> _Exercise_
In the records below, the line with "-64,7 +64,7 @@" opens the range and the line with "-15,7 +15,7 @@" closes it; print that range exactly and nothing else.

(Web page revision data)
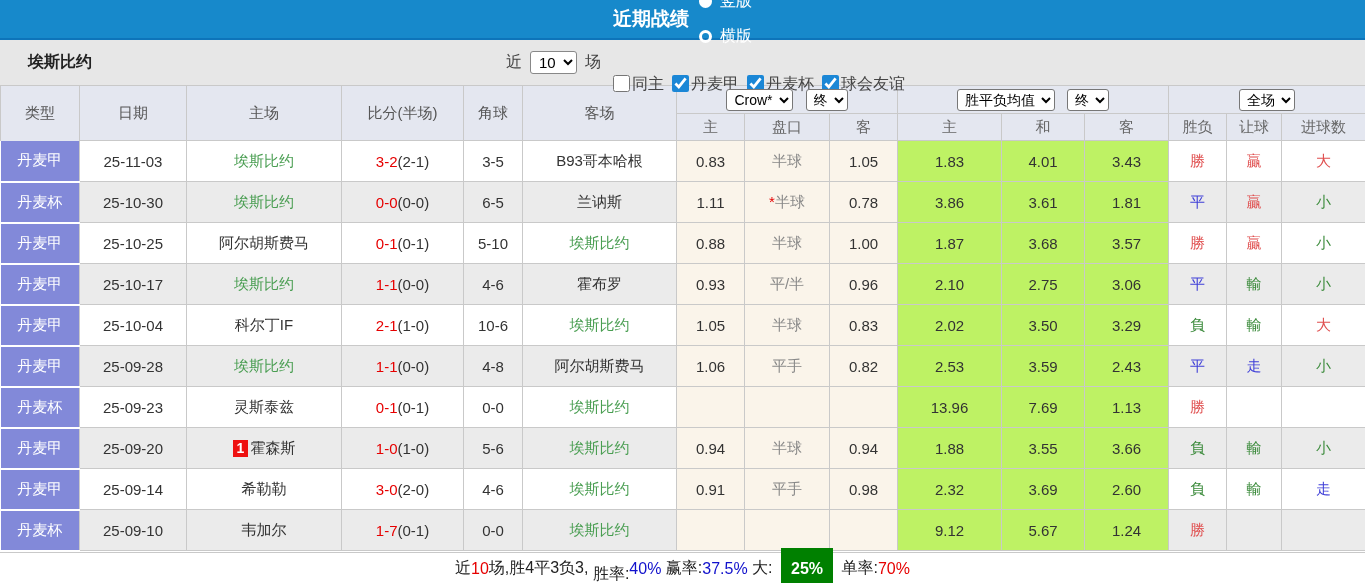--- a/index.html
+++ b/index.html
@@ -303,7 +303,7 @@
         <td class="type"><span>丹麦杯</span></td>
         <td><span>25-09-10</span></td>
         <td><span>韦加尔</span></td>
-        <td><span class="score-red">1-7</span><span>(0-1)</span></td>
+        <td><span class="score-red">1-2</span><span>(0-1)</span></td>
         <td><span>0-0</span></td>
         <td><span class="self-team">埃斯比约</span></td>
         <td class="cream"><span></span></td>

--

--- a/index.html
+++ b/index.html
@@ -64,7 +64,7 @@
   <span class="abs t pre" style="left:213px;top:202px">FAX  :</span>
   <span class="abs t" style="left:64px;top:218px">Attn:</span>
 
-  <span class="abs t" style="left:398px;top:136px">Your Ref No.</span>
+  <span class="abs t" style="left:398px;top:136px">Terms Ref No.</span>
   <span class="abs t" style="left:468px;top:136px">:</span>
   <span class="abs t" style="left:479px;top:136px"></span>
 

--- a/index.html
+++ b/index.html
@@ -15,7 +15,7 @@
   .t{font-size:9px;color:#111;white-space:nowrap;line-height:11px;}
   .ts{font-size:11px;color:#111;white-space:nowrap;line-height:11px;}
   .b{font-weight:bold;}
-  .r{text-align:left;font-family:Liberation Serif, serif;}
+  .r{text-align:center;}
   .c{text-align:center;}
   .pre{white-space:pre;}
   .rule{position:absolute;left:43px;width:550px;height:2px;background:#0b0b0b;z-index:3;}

> _Exercise result_
@@ -64,7 +64,7 @@
   <span class="abs t pre" style="left:213px;top:202px">FAX  :</span>
   <span class="abs t" style="left:64px;top:218px">Attn:</span>
 
-  <span class="abs t" style="left:398px;top:136px">Your Ref No.</span>
+  <span class="abs t" style="left:398px;top:136px">Terms Ref No.</span>
   <span class="abs t" style="left:468px;top:136px">:</span>
   <span class="abs t" style="left:479px;top:136px"></span>
 

--- a/index.html
+++ b/index.html
@@ -15,7 +15,7 @@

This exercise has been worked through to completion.